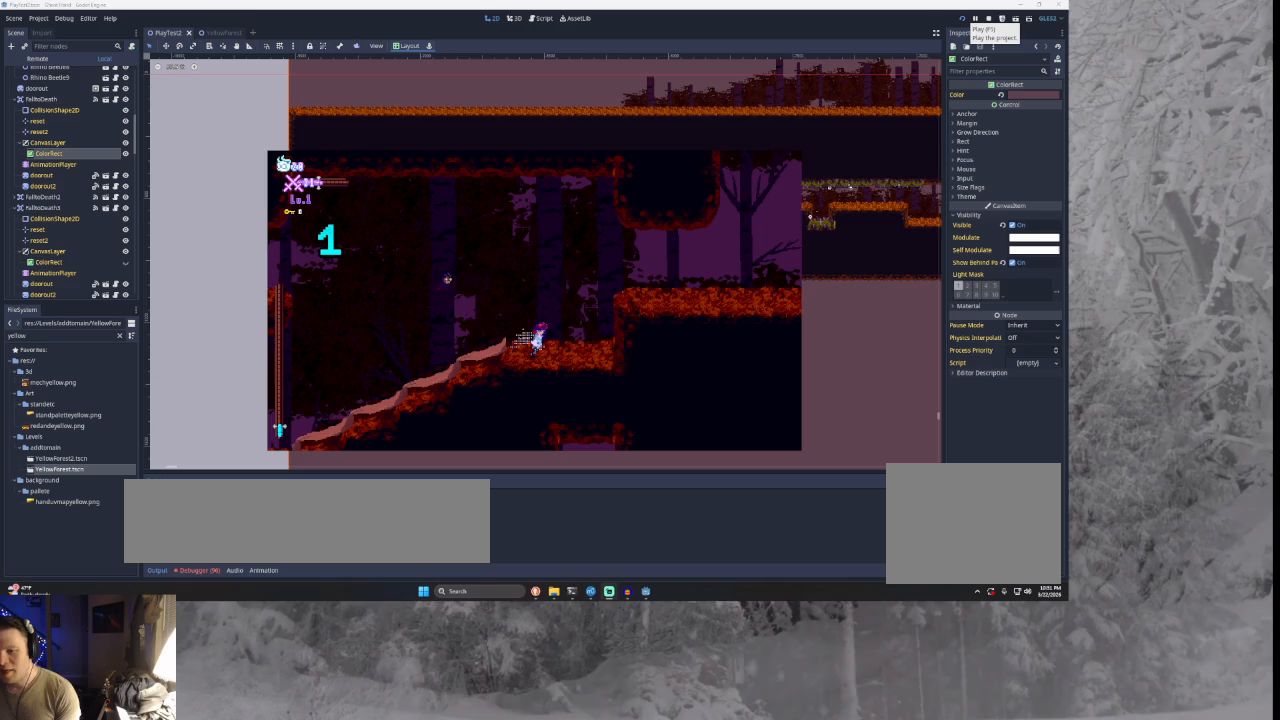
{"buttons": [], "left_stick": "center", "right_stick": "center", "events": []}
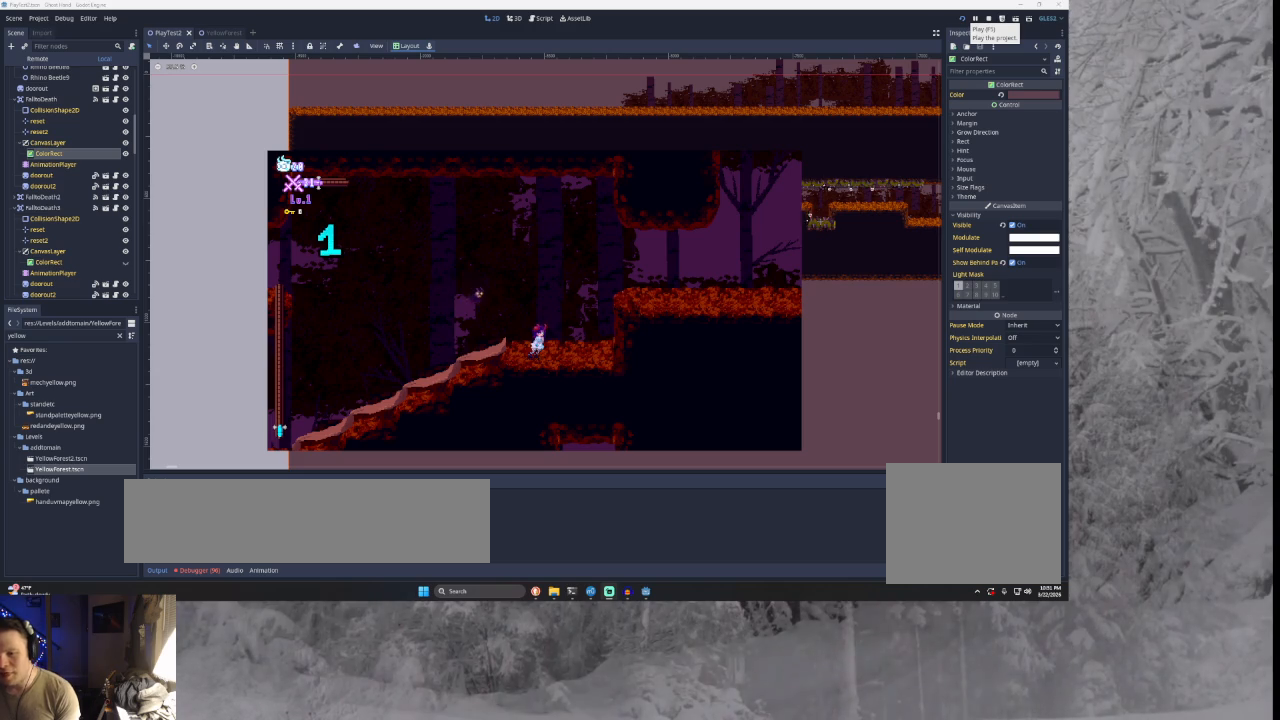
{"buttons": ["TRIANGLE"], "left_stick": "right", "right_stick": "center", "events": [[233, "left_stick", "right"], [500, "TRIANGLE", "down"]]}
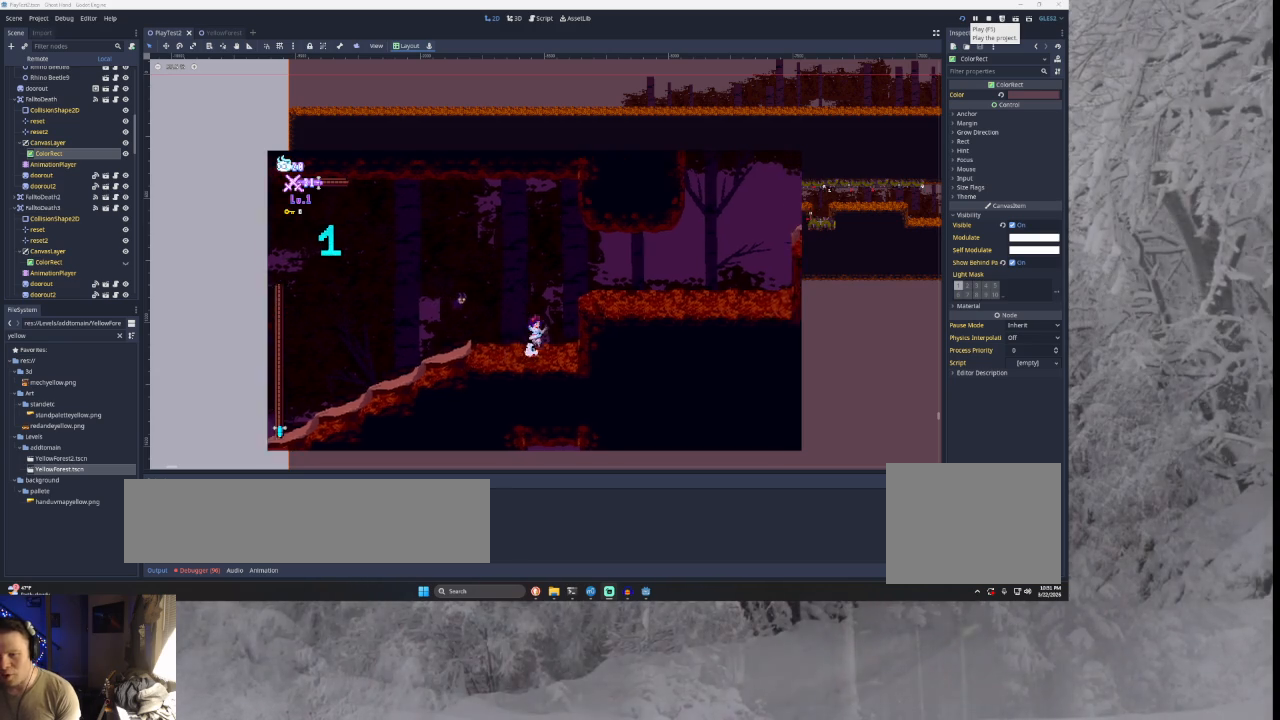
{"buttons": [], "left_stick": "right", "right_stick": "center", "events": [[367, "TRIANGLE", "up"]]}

---

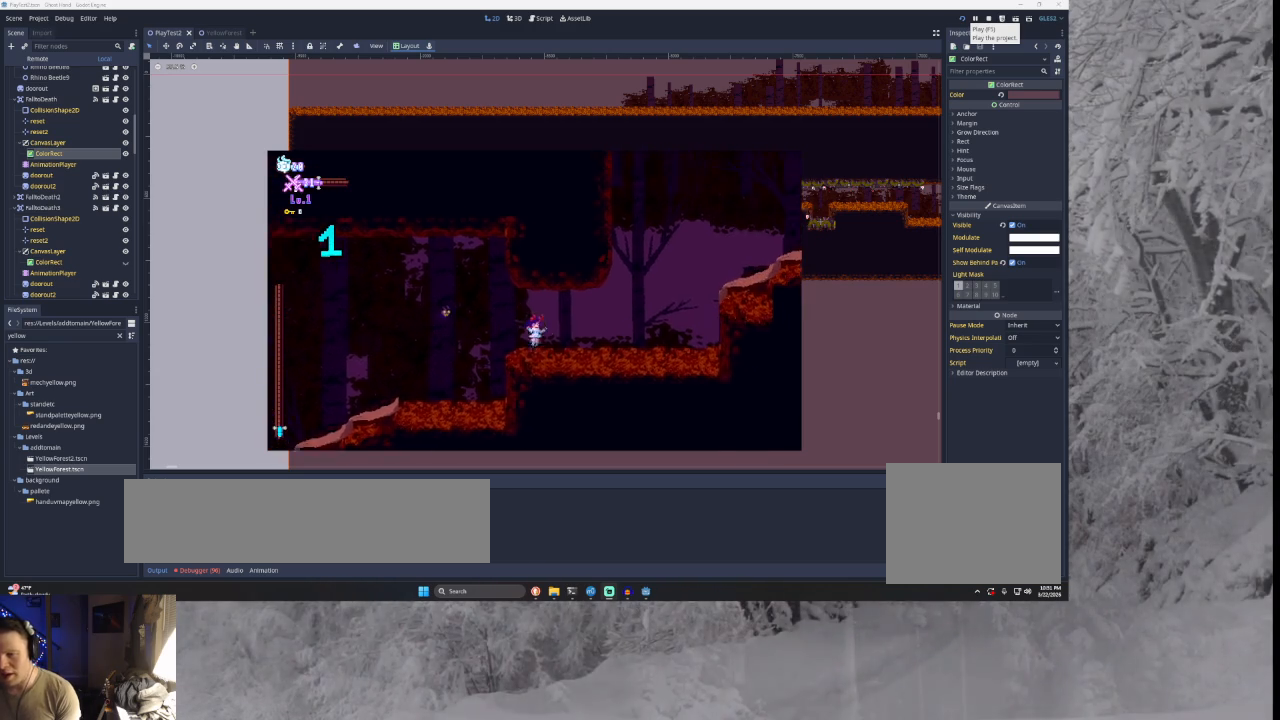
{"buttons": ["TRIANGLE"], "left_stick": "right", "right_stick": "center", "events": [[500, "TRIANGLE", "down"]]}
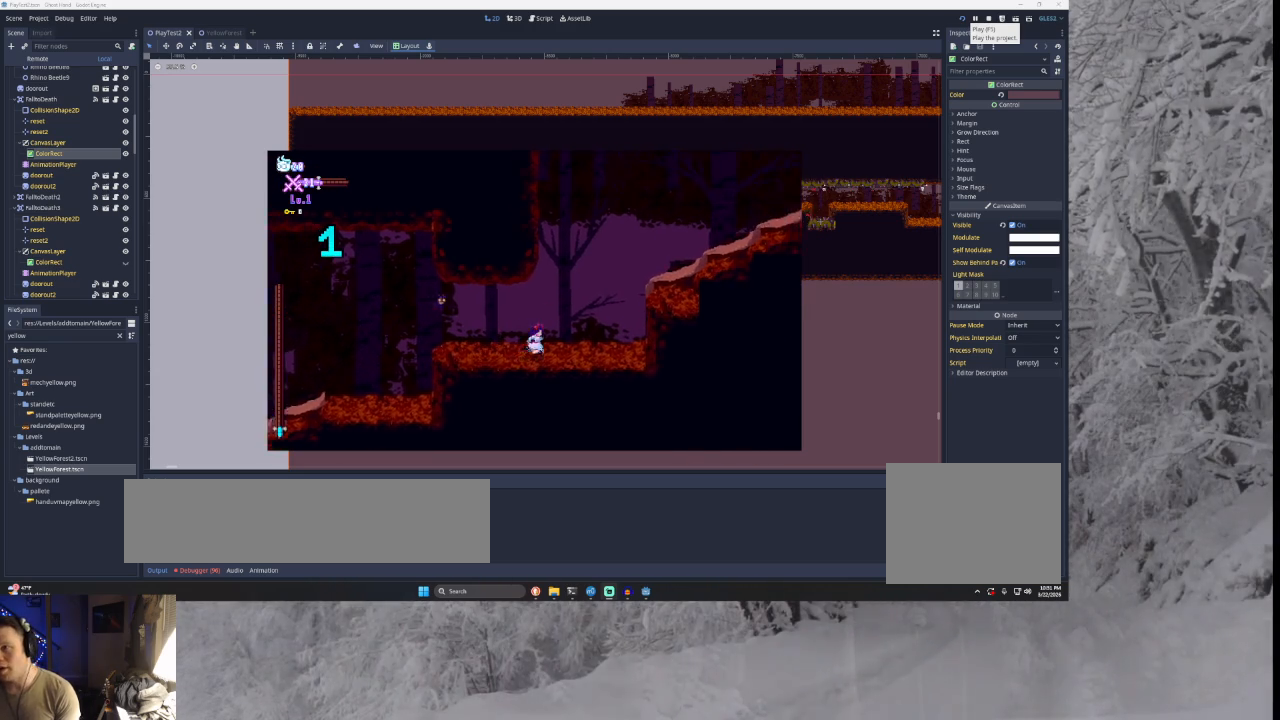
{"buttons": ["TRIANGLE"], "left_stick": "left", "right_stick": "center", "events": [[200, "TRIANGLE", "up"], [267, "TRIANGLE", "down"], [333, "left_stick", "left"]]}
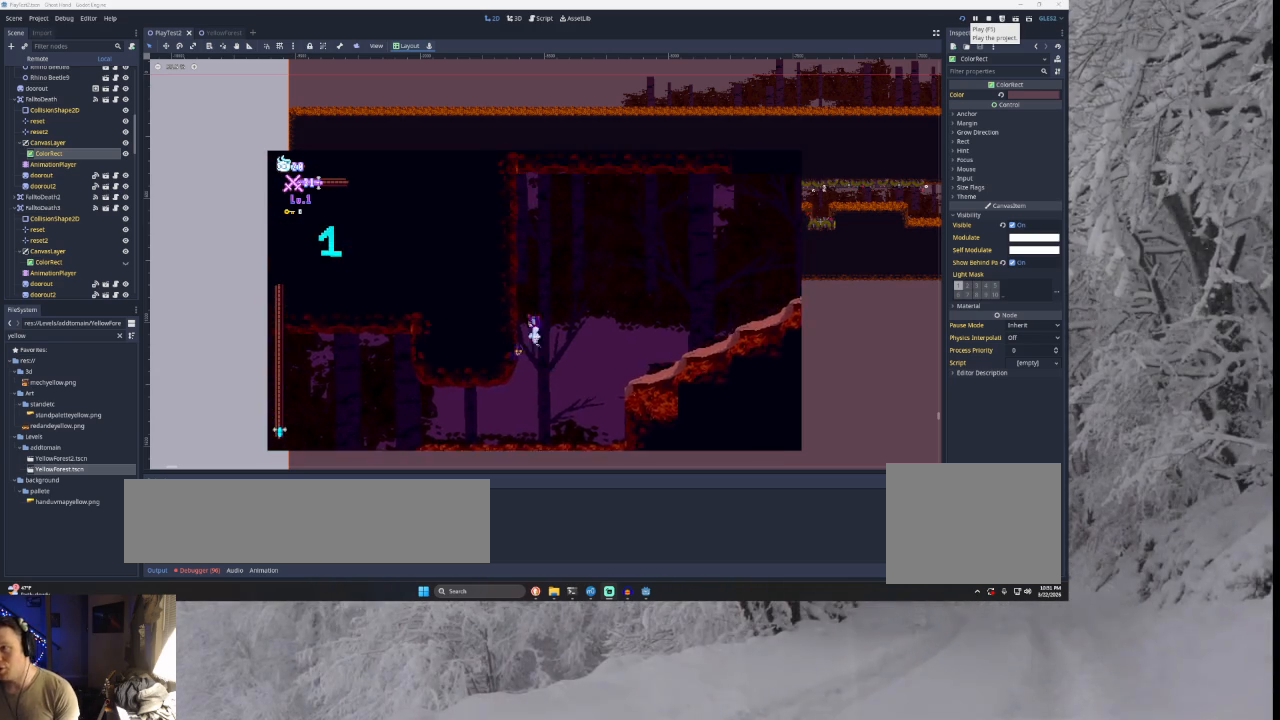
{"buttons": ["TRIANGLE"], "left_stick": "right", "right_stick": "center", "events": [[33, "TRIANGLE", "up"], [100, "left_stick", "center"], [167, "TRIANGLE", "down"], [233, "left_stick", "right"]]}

## TASK STATEMENT
Among the records above, find each line holding "TRIANGLE" and list it.

## EXERCISE ANSWER
{"buttons": ["TRIANGLE"], "left_stick": "right", "right_stick": "center", "events": [[233, "left_stick", "right"], [500, "TRIANGLE", "down"]]}
{"buttons": [], "left_stick": "right", "right_stick": "center", "events": [[367, "TRIANGLE", "up"]]}
{"buttons": ["TRIANGLE"], "left_stick": "right", "right_stick": "center", "events": [[500, "TRIANGLE", "down"]]}
{"buttons": ["TRIANGLE"], "left_stick": "left", "right_stick": "center", "events": [[200, "TRIANGLE", "up"], [267, "TRIANGLE", "down"], [333, "left_stick", "left"]]}
{"buttons": ["TRIANGLE"], "left_stick": "right", "right_stick": "center", "events": [[33, "TRIANGLE", "up"], [100, "left_stick", "center"], [167, "TRIANGLE", "down"], [233, "left_stick", "right"]]}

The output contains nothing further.